> _Prompt_
Reproduce only the lines that run from the line with "and an enabled" to the last line of the material, both ends included, exactly as they appear.

> _Material for this task_
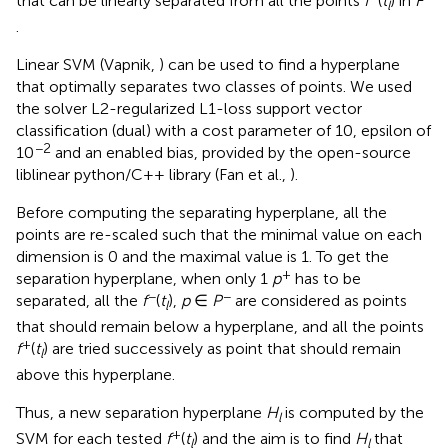
that can be linearly separated from all the points
f
(
t
) in
F
l
.
Linear SVM (Vapnik,
) can be used to find a hyperplane
that optimally separates two classes of points. We used
the solver L2-regularized L1-loss support vector
classification (dual) with a cost parameter of 10, epsilon of
−2
10
and an enabled bias, provided by the open-source
liblinear python/C++ library (Fan et al.,
).
Before computing the separating hyperplane, all the
points are re-scaled such that the minimal value on each
dimension is 0 and the maximal value is 1. To get the
+
separation hyperplane, when only 1
p
has to be
−
−
separated, all the
f
(
t
),
p
∈
P
are considered as points
l
that should remain below a hyperplane, and all the points
+
f
(
t
) are tried successively as point that should remain
l
above this hyperplane.
Thus, a new separation hyperplane
H
is computed by the
l
+
SVM for each tested
f
(
t
) and the aim is to find
H
that
l
l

> _Response to the exercise_
and an enabled bias, provided by the open-source
liblinear python/C++ library (Fan et al.,
).
Before computing the separating hyperplane, all the
points are re-scaled such that the minimal value on each
dimension is 0 and the maximal value is 1. To get the
+
separation hyperplane, when only 1
p
has to be
−
−
separated, all the
f
(
t
),
p
∈
P
are considered as points
l
that should remain below a hyperplane, and all the points
+
f
(
t
) are tried successively as point that should remain
l
above this hyperplane.
Thus, a new separation hyperplane
H
is computed by the
l
+
SVM for each tested
f
(
t
) and the aim is to find
H
that
l
l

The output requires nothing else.